FDP: Verkaufsverbot für Backwaren und Blumen an Doppelfeiertagen aufheben

29. Mai 2009, News

Kerpen. Die FDP Kerpen setzt sich dafür ein, dass das derzeit geltende Verkaufsverbot für Backwaren und Blumen an Pfingst- und Ostersonntag sowie dem 1. Weihnachtsfeiertag in Nordrhein-Westfalen aufgehoben wird. Mit dem neuen Ladenöffnungsgesetz, das Ende 2006 in Kraft getreten ist, hat die schwarz-gelbe Landesregierung eine umfassende Liberalisierung der Ladenöffnungszeiten vorgenommen. Lediglich die Einschränkungen an Doppelfeiertagen haben sich aus Sicht der FDP Kerpen nicht bewährt. “Diese Regelung muss geändert werden. Das Verkaufsverbot benachteiligt unsere Bäckereien und Floristen erheblich”, bemängelt Axel Fell, der Vorsitzende der Kerpener Liberalen und unterstützt damit eine Forderung der FDP-Landtagsfraktion sowie der Bäckereiverbände und Floristen in NRW.

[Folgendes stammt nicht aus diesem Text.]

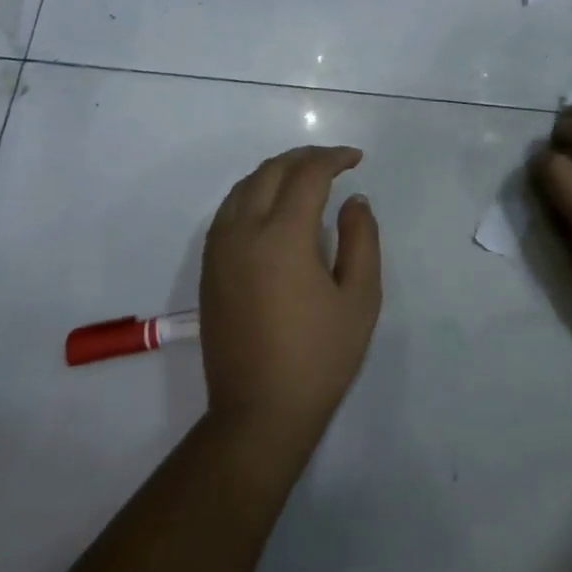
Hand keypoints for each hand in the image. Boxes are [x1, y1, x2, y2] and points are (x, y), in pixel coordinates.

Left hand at [200, 146, 381, 446]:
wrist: (258, 413)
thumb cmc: (319, 358)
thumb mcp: (359, 299)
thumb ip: (362, 240)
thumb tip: (353, 201)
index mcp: (282, 236)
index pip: (307, 175)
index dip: (334, 158)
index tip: (356, 159)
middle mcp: (243, 232)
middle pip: (271, 171)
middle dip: (304, 158)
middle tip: (334, 162)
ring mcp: (219, 249)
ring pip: (244, 187)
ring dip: (276, 172)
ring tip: (305, 177)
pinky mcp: (209, 268)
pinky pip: (228, 210)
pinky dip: (253, 193)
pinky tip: (273, 206)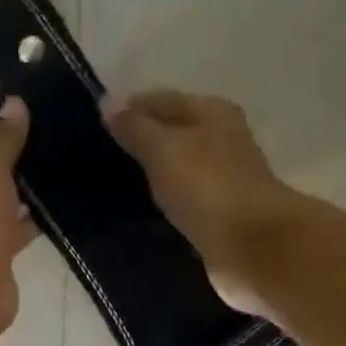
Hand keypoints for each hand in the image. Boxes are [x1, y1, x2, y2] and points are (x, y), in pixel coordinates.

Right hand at [104, 89, 309, 313]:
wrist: (252, 245)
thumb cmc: (206, 188)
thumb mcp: (163, 150)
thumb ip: (135, 127)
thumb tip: (108, 101)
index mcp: (210, 111)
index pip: (159, 100)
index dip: (127, 110)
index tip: (93, 129)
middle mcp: (220, 137)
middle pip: (171, 130)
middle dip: (138, 140)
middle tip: (99, 158)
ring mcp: (222, 175)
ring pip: (176, 164)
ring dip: (151, 170)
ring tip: (115, 184)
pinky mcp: (219, 210)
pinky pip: (183, 195)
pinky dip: (164, 196)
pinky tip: (142, 208)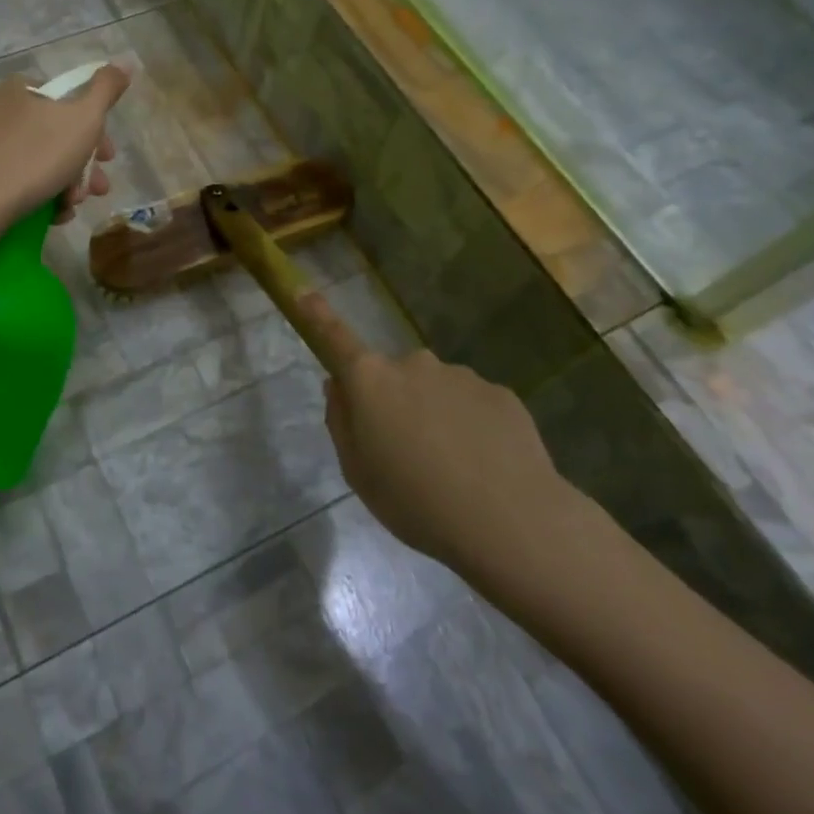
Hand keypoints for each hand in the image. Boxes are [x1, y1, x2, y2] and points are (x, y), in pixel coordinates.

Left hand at [0, 66, 130, 226]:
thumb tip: (124, 63)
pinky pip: (17, 179)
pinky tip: (53, 214)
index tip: (108, 156)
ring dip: (66, 183)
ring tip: (74, 207)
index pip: (66, 99)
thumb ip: (106, 90)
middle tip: (98, 188)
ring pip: (39, 160)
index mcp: (18, 88)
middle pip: (55, 133)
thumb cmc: (36, 156)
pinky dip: (40, 194)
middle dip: (83, 164)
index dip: (95, 128)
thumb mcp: (84, 119)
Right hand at [300, 293, 583, 600]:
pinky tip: (485, 466)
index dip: (318, 315)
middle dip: (395, 403)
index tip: (303, 291)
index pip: (336, 338)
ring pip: (436, 391)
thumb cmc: (415, 502)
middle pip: (393, 376)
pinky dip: (473, 427)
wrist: (510, 522)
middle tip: (407, 454)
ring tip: (453, 470)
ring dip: (437, 417)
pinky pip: (473, 405)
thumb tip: (339, 387)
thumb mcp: (358, 473)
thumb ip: (342, 422)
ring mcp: (460, 375)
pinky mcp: (501, 393)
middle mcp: (413, 364)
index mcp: (371, 381)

Die Freien Demokraten im Düsseldorfer Landtag stehen seit längerem in Gesprächen mit ihrem Koalitionspartner CDU, um eine weitergehende Freigabe der Öffnungszeiten für fünf Stunden an diesen drei Feiertagen zu erreichen. Fell bekräftigt: “Es ist gerade in Zeiten der Konjunkturkrise nicht akzeptabel, dass die mehr als 6.000 Bäckereibetriebe und Floristen in NRW mit rund 78.000 Beschäftigten und über 8.000 Auszubildenden benachteiligt werden, weil sie ausgerechnet an den wichtigen Familienfeiertagen auf das Anbieten frischer Blumen und Backwaren verzichten müssen.” Das derzeit bestehende Verkaufsverbot führe zu einer erheblichen Wettbewerbsverzerrung zugunsten von Tankstellen und Bahnhofsgeschäften, die zu Pfingsten, Ostern und Weihnachten auch am ersten Feiertag rund um die Uhr öffnen dürfen.

Die FDP Kerpen unterstützt deshalb die Forderung der FDP-Landtagsfraktion, das ansonsten bewährte Ladenöffnungsgesetz an diesem Punkt zu ändern. “Es geht der FDP nicht darum, die Sonn- und Feiertagsbeschränkungen generell abzuschaffen, sondern lediglich um die Möglichkeit, ein begrenztes Warensortiment an 15 zusätzlichen Stunden im Jahr anzubieten. Es geht uns um die Sicherung von Arbeits- und Ausbildungsplätzen sowie um ein Stück mehr Lebensqualität für die Bürger”, erklärt Fell.